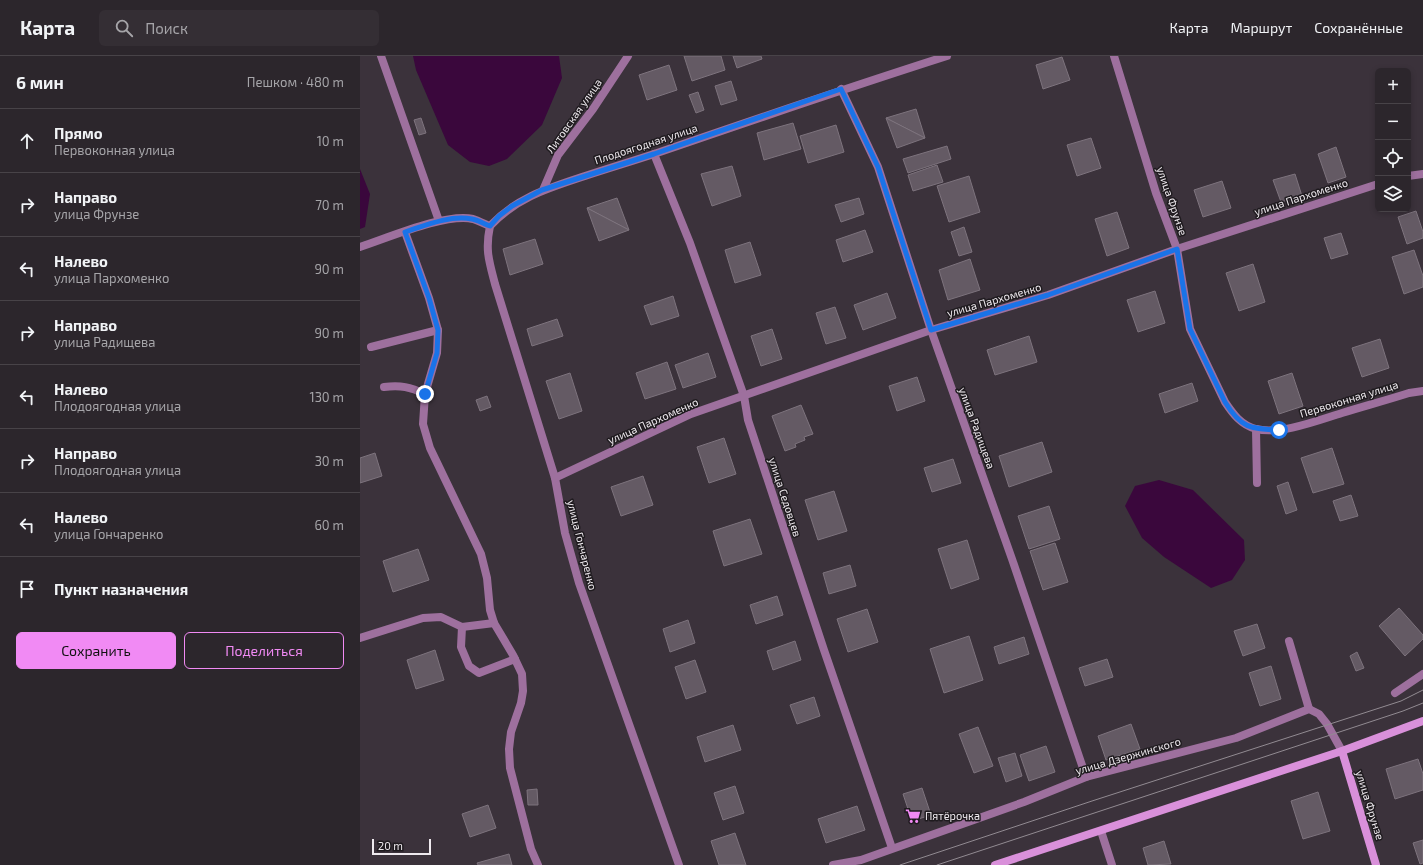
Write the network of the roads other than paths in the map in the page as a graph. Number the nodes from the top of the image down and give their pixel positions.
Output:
1 (381, 56) edge
2 (628, 56) edge
3 (947, 56) edge
4 (1114, 56) edge
5 (841, 89) junction
6 (654, 154) junction
7 (1423, 174) edge
8 (1411, 176) edge
9 (1375, 185) edge
10 (542, 190) junction
11 (438, 221) junction
12 (490, 226) junction
13 (405, 232) junction
14 (360, 247) edge
15 (1177, 249) junction
16 (438, 330) junction
17 (931, 330) junction
18 (371, 347) dead end
19 (384, 387) dead end
20 (1423, 391) edge
21 (425, 394) junction
22 (744, 396) junction
23 (1256, 429) junction
24 (555, 478) junction
25 (1257, 483) dead end
26 (494, 623) junction
27 (462, 626) junction
28 (360, 638) edge
29 (1290, 641) dead end
30 (515, 659) junction
31 (1423, 674) edge
32 (1395, 693) dead end
33 (1309, 709) junction
34 (1423, 721) edge
35 (1342, 751) junction
36 (1086, 777) junction
37 (1101, 830) junction
38 (892, 848) junction
39 (538, 865) edge
40 (679, 865) edge
41 (833, 865) edge
42 (995, 865) edge
43 (1112, 865) edge
44 (1376, 865) edge

1 - 11 street
2 - 10 street, Литовская улица
3 - 5 street, Плодоягодная улица
4 - 15 street, улица Фрунзе
5 - 6 street, Плодоягодная улица
5 - 17 street, улица Радищева
6 - 10 street, Плодоягодная улица
6 - 22 street, улица Седовцев
7 - 8 street
9 - 15 street, улица Пархоменко
10 - 12 street, Плодоягодная улица
11 - 12 street
11 - 13 street
12 - 24 street, улица Гончаренко
13 - 14 street
13 - 16 street
15 - 17 street, улица Пархоменко
15 - 23 street, улица Фрунзе
16 - 18 street
16 - 21 street
17 - 22 street, улица Пархоменко
17 - 36 street, улица Радищева
19 - 21 street
20 - 23 street, Первоконная улица
21 - 26 street
22 - 24 street, улица Пархоменко
22 - 38 street, улица Седовцев
23 - 25 street
24 - 40 street, улица Гончаренко
26 - 27 street
26 - 30 street
27 - 28 street
27 - 30 street
29 - 33 street
30 - 39 street
31 - 32 street
33 - 35 street
33 - 36 street, улица Дзержинского
34 - 35 main road
35 - 37 main road
35 - 44 main road, улица Фрунзе
36 - 38 street, улица Дзержинского
37 - 42 main road
37 - 43 street
38 - 41 street, улица Дзержинского

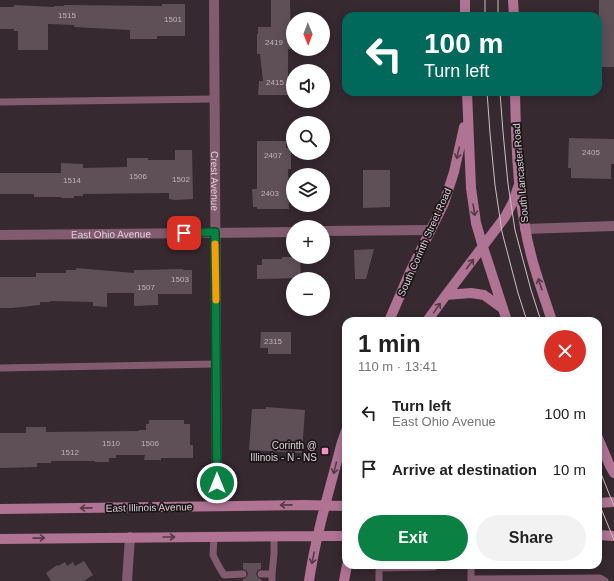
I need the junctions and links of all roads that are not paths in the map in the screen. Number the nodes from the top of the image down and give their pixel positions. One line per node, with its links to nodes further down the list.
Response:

### [Exercise goal]
When you find a line in the records that contains the word "Number", copy it.

### [Result of this exercise]
Write the network of the roads other than paths in the map in the page as a graph. Number the nodes from the top of the image down and give their pixel positions.
I need the junctions and links of all roads that are not paths in the map in the screen. Number the nodes from the top of the image down and give their pixel positions. One line per node, with its links to nodes further down the list.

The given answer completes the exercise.